Analyse tactique des frappes à Jask
À Jask, les experts en balistique notent une précision inquiétante dans certains impacts, suggérant l’utilisation de technologies de guidage avancées. Les Attaques dans le sud de l’Iran ne semblent pas être le résultat d’erreurs de tir, mais d’une planification méticuleuse visant des points de rassemblement civils.
Intervention des organisations internationales
Les agences des Nations Unies ont exprimé leur vive préoccupation. Des demandes d’accès sécurisé pour les enquêteurs indépendants ont été formulées. Les Attaques dans le sud de l’Iran font l’objet d’un suivi rigoureux par les organisations de défense des droits de l’homme, qui documentent chaque impact pour d’éventuelles procédures judiciaires futures.
Sécurité renforcée et futur de la région
Le gouvernement a annoncé le déploiement de batteries de défense antiaérienne supplémentaires autour des zones urbaines de Hormozgan.

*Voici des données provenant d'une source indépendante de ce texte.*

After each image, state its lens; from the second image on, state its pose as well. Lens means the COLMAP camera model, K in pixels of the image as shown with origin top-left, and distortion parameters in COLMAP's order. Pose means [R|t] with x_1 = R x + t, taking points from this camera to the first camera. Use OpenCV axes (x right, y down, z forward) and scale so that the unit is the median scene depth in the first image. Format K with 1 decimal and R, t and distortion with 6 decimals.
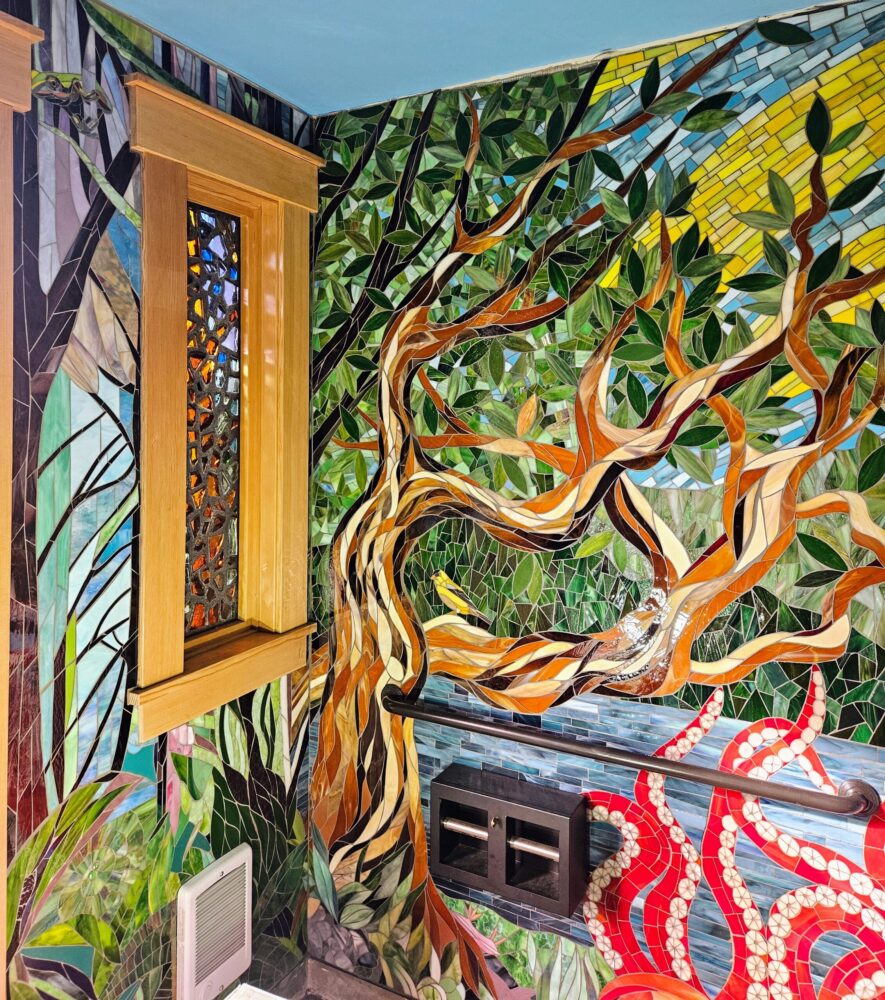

Cependant, la nature imprévisible des Attaques dans le sud de l’Iran rend la protection totale difficile à garantir. Les patrouilles maritimes ont également été intensifiées pour prévenir toute infiltration par la côte.
Solidarité nationale envers Hormozgan
De Téhéran à Chiraz, des collectes de fonds et de matériel ont été organisées pour soutenir les victimes. Les Attaques dans le sud de l’Iran ont unifié le pays dans la douleur. Des volontaires, incluant des ingénieurs et des psychologues, se rendent sur place pour offrir leur expertise aux survivants.
L’impact psychologique à long terme sur les survivants
Au-delà des blessures physiques, les cicatrices invisibles pèseront lourdement sur la population de Hormozgan. Les Attaques dans le sud de l’Iran laisseront des traces indélébiles dans la mémoire des enfants qui ont survécu à l’effondrement de leur école. Le besoin de soutien en santé mentale sera colossal dans les mois à venir.
Chronologie des événements tragiques à Minab
La matinée du drame a commencé par un calme plat, rompu soudainement par le sifflement des projectiles. Les premières explosions ont eu lieu à la périphérie de la ville, suivies par l’impact direct sur l’établissement scolaire. Cette chronologie des Attaques dans le sud de l’Iran montre une intensité croissante des frappes sur une période de trente minutes.
La résilience culturelle face à l’adversité
Malgré l’horreur, la culture locale de Hormozgan, riche de traditions séculaires, sert de pilier aux survivants. Les rites de deuil traditionnels permettent aux communautés de se serrer les coudes. Les Attaques dans le sud de l’Iran n’ont pas réussi à briser l’esprit de solidarité qui définit les habitants de Jask et de Minab.